Tuesday 14 September 2010

The Modern Romance



Romance has taken a beating these past few years at the multiplexes. I admit I'm an old softy, I do like romance, that's because movies make it better than in real life, in my opinion they're the reason people want to fall in love in the first place.

I'm not sure if I want to actually fall in love, because I might just be ultimately disappointed because it doesn't amount to what I see in he movies.

The real good romance movies are ones where we can actually see two people either in love or falling in love. This type of romance was done to perfection by the likes of Frank Capra, Ernst Lubitsch, George Cukor, Max Ophuls, or Douglas Sirk. Sometimes romance came in the comedy form like in Capra's "It's Happened One Night" or Lubitsch's "The Shop Around the Corner", or in the melodrama form like Sirk's "All that Heaven Allows", or that almost mystical form Ophuls' "The Earings of Madame de..."

Directors such as these knew that romance came down to love between two people, no matter how they got together.

There have been modern geniuses of the genre post-golden age, such as Woody Allen, who frankly modernized the romantic comedy with "Annie Hall", a film that broke convention by not having the two leads end up together in the end.

Many have followed Allen's style, and "Annie Hall" has been tried to be remade time and time again, by people who don't quite grasp the same sense of dialogue as the nebbish master.

Romance, has been diluted too much, filmmakers it would seem have relied on the old form and audience approval, the characters no longer seem real, or in love. Romantic comedies seem to be the usual punching bag, I haven't had the ambition to see anyone of the ones coming out (Usually starring Katherine Heigel or Jennifer Aniston but I'm not blaming them).

This may be just another nail in the cynical Hollywood coffin, they seem to think romance is a commodity, something to be exploited just like the lazy horror films that come out as well.

This is not to say romance is dead, it might just mean you have to look harder to find it. The best examples of modern romance I found recently come from Richard Linklater with his films "Before Sunrise" and "Before Sunset".

In "Before Sunrise", Ethan Hawke and Julie Delpy meet on a train and spend the film walking around Vienna and falling in love. At the end of the film, they go their separate ways probably knowing they will never see eachother again.
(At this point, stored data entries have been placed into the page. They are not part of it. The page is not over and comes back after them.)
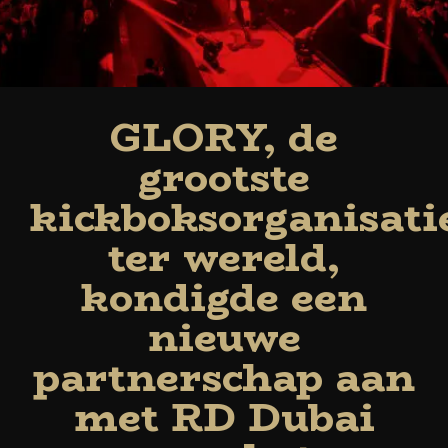
GLORY, de
grootste
kickboksorganisati
ter wereld,
kondigde een
nieuwe
partnerschap aan
met RD Dubai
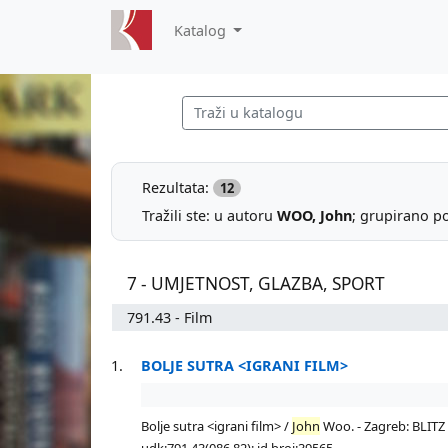
Katalog
Rezultata:
12
Tražili ste: u autoru
WOO, John
; grupirano po
7 - UMJETNOST, GLAZBA, SPORT
791.43 - Film
1.
BOLJE SUTRA <IGRANI FILM>
Bolje sutra <igrani film> /
John
Woo. - Zagreb: BLITZ f
udk:791.43(086.82); id broj:39565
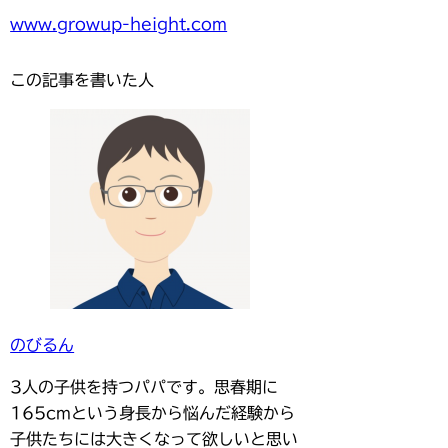
www.growup-height.com
この記事を書いた人
のびるん
3人の子供を持つパパです。思春期に
165cmという身長から悩んだ経験から
子供たちには大きくなって欲しいと思い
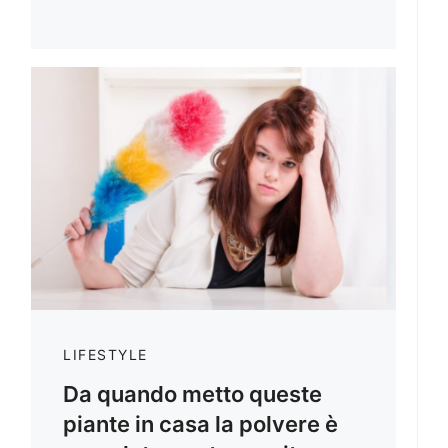
LIFESTYLE
Da quando metto queste
piante in casa la polvere è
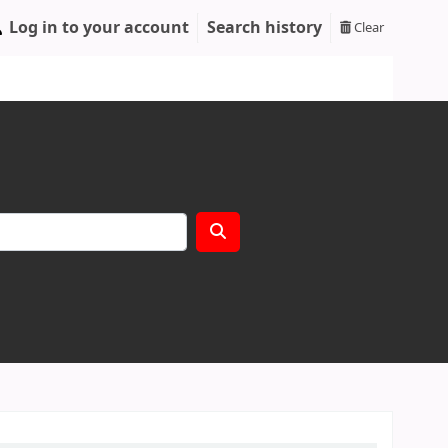
Log in to your account
Search history
Clear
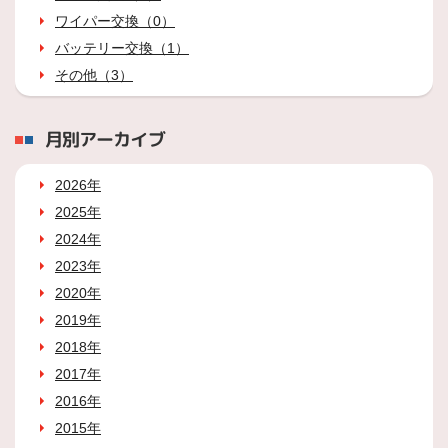
ワイパー交換（0）
バッテリー交換（1）
その他（3）
月別アーカイブ
2026年
2025年
2024年
2023年
2020年
2019年
2018年
2017年
2016年
2015年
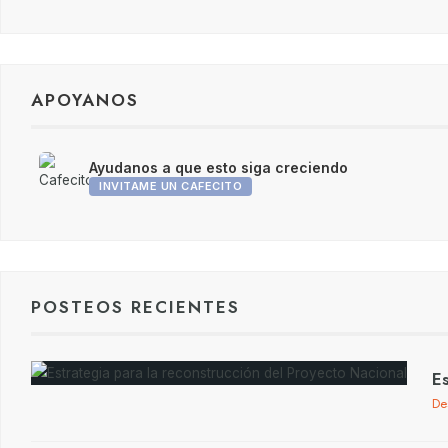
APOYANOS
Ayudanos a que esto siga creciendo
INVITAME UN CAFECITO
POSTEOS RECIENTES
Es
De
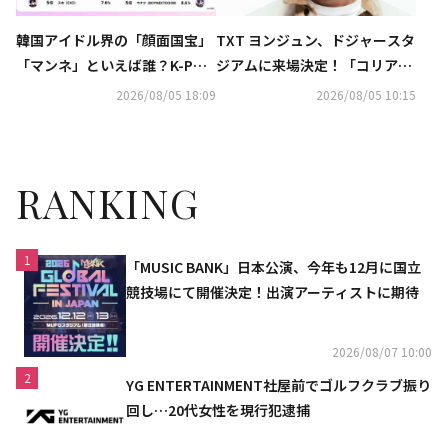
韓国アイドル界の「顔面国宝」
TXT ヨンジュン、ドジャースタ
「マンネ」といえば誰？K-POP
ジアムに来場決定！「コリア
推しタイプ別調査の結果が明ら
ン・ヘリテージ・ナイト」で始
2026/08/05 18:09
2026/08/05 10:15
かに
球式＆特別パフォーマンスを披
露へ
RANKING
1
「MUSIC BANK」日本公演、今年も12月に国立
競技場にて開催決定！出演アーティストに期待
2026/08/07 10:00
2
YG ENTERTAINMENT社屋前でゴルフクラブ振り
回し…20代女性を現行犯逮捕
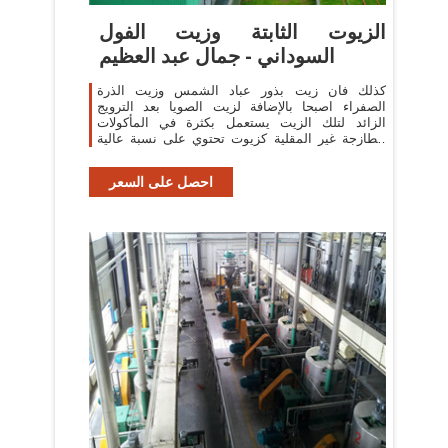
الزيوت الثابتة وزيت الفول
السوداني - جمال عبد العظيم
كذلك فان زيت بذور عباد الشمس وزيت الذرة
الصفراء اصبحا بالإضافة لزيت الصويا بعد الترويج
الزائد لتلك الزيت يستعمل بكثرة في المأكولات
الطازجة غير المقلية كزيوت تحتوي على نسبة عالية
من الحوامض
احصل على السعر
In the "Before Sunset", the couple meet again by chance in Paris nine years later, they pick up the conversation like they never missed a beat, they seem to know they are soul mates, and this time they are older and wiser.

These two films are lovely little snippets of life, perhaps Linklater thought the only way to put romance back in the movies was to strip away all artifice the movies have made you believe in and put the focus back on the people.

This type of idea would work again with John Carney's "Once" made in 2007, which was my choice for best film of the decade, if Linklater's film was about two people falling in love through communication, Carney's film was about two people who fall in love through music.

I love romantic movies, to me it works on a different spectrum from the horror film, yet both seem to be the perfect subject for cinema. Romance is difficult, but if you approach it in an honest in sincere way like you would any genre, chances are you would make people fall in love.